***** Source extract *****

HomeRunningHelping Runners With Long Covid Get Back on Their Feet

Helping Runners With Long Covid Get Back on Their Feet


At 17 years old, Nia Raquelle Smith enlisted in the Navy, and subsequently hurt her legs in a training accident, sustaining injuries that left her with nerve damage and on crutches for nine months. She was told that she’d never run again, and, determined to prove her doctors wrong, proceeded to run three marathons.

Now, at 36, she is drawing on that experience as motivation to fight through her current setback: long-haul Covid symptoms so severe that until three months ago she could barely walk up a flight of stairs without needing an inhaler. Ms. Smith, who lives in Brooklyn, had planned to run in the 2020 New York City Marathon, which was eventually canceled; instead she has deferred that entry to the 2023 race.

“This is going to be an even bigger challenge,” she said.

*****

Copy the part of the passage on runners with long Covid between "HomeRunningHelping Runners With" and "the 2023 race.", inclusive, swapping "Navy" for "Army".

***** Data for review *****

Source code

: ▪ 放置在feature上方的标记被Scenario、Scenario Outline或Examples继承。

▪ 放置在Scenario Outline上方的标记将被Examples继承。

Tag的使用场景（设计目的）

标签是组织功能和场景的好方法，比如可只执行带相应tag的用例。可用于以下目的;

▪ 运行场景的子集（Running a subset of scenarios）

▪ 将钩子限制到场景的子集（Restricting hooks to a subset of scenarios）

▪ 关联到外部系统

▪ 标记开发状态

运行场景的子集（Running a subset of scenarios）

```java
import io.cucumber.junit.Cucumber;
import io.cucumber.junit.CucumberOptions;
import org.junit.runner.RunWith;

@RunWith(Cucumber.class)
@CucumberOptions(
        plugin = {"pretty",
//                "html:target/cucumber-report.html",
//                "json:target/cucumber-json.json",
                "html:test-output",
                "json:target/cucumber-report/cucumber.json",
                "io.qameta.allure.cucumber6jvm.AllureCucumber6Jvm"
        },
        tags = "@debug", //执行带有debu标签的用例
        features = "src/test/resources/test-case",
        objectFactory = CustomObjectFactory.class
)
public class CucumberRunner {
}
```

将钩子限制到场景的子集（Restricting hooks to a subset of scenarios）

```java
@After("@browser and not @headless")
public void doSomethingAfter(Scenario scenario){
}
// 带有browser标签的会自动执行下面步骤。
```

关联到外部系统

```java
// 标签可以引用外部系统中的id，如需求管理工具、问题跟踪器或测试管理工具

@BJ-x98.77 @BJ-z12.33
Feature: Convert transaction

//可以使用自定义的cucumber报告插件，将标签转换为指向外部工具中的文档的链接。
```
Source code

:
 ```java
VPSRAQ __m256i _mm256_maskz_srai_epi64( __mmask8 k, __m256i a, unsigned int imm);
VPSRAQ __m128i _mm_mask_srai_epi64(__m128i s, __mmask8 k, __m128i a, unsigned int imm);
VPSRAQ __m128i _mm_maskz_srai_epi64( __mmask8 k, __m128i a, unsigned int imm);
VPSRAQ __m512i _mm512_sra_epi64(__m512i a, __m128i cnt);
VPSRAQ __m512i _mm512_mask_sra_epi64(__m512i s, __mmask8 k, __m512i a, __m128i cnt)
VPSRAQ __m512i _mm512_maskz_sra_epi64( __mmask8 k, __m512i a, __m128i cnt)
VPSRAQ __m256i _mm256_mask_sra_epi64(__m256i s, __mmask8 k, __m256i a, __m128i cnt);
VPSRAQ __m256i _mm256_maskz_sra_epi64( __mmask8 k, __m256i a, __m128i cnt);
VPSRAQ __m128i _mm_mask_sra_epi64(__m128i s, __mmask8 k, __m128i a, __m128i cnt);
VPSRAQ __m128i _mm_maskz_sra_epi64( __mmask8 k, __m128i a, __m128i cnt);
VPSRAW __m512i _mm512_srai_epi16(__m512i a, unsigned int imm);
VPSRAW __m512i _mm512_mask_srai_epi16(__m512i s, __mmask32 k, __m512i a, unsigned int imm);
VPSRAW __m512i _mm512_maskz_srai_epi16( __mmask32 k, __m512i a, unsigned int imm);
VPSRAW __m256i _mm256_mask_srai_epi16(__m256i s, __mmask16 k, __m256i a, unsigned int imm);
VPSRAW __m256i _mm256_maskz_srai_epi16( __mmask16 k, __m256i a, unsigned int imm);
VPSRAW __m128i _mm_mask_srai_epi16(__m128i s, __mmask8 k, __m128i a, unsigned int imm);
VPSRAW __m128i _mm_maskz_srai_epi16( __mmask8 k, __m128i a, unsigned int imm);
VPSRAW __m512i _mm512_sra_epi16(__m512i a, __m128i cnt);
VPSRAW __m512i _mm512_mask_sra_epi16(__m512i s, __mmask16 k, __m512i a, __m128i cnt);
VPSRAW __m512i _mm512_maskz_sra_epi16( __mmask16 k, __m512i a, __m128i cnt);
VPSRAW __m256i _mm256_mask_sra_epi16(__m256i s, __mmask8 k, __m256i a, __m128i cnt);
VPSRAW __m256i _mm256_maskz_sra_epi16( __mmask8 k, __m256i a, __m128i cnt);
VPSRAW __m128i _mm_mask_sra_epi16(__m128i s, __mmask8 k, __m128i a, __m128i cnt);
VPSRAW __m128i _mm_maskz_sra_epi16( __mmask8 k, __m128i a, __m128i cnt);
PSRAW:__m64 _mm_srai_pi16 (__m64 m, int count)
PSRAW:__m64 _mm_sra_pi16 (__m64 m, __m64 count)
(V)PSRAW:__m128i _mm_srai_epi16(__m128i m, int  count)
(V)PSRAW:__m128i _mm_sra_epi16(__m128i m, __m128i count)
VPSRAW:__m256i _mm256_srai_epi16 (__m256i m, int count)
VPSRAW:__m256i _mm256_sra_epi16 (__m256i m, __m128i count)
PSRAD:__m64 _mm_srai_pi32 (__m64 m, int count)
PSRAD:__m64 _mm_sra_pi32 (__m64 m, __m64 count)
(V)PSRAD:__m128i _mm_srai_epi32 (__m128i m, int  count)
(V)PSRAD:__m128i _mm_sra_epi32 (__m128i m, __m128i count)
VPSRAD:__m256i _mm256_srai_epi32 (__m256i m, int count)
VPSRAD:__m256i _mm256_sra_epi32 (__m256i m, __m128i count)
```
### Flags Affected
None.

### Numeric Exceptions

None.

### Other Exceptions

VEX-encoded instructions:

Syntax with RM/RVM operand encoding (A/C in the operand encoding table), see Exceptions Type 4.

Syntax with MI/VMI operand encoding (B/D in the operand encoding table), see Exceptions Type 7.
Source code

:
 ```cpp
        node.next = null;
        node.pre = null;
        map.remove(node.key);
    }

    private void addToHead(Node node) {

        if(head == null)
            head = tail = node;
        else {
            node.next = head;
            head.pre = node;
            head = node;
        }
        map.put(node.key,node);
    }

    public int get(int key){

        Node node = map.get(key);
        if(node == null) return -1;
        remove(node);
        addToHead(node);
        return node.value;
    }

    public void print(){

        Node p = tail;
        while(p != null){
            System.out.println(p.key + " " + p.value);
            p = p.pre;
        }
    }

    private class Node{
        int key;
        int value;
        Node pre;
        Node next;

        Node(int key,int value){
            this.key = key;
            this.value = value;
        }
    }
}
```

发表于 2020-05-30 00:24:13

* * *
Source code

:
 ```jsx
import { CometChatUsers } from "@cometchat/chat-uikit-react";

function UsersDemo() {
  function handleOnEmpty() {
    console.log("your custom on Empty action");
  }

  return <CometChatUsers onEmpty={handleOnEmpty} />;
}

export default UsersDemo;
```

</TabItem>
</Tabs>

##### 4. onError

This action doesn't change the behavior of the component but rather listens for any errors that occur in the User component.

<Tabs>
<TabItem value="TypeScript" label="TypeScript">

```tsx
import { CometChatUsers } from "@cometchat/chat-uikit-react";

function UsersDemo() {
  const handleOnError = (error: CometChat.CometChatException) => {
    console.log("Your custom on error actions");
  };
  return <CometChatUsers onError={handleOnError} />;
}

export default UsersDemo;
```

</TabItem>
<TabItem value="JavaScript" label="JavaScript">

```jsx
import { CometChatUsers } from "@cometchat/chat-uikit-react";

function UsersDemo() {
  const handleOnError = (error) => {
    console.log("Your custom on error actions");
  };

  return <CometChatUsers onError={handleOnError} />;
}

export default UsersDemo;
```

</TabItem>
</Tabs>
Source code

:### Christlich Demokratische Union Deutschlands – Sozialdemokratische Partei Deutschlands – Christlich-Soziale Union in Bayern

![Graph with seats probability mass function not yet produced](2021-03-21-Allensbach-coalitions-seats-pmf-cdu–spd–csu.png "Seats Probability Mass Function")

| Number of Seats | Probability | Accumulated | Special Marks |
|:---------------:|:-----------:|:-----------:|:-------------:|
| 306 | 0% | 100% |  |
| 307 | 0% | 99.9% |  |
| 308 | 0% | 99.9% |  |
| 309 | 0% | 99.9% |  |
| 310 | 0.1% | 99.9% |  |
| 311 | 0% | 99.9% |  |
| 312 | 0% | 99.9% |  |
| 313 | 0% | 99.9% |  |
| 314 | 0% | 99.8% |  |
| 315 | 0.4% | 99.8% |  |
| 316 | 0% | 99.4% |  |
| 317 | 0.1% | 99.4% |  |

*****

Exercise response:
HomeRunningHelping Runners With Long Covid Get Back on Their Feet

Helping Runners With Long Covid Get Back on Their Feet


At 17 years old, Nia Raquelle Smith enlisted in the Army, and subsequently hurt her legs in a training accident, sustaining injuries that left her with nerve damage and on crutches for nine months. She was told that she’d never run again, and, determined to prove her doctors wrong, proceeded to run three marathons.

Now, at 36, she is drawing on that experience as motivation to fight through her current setback: long-haul Covid symptoms so severe that until three months ago she could barely walk up a flight of stairs without needing an inhaler. Ms. Smith, who lives in Brooklyn, had planned to run in the 2020 New York City Marathon, which was eventually canceled; instead she has deferred that entry to the 2023 race.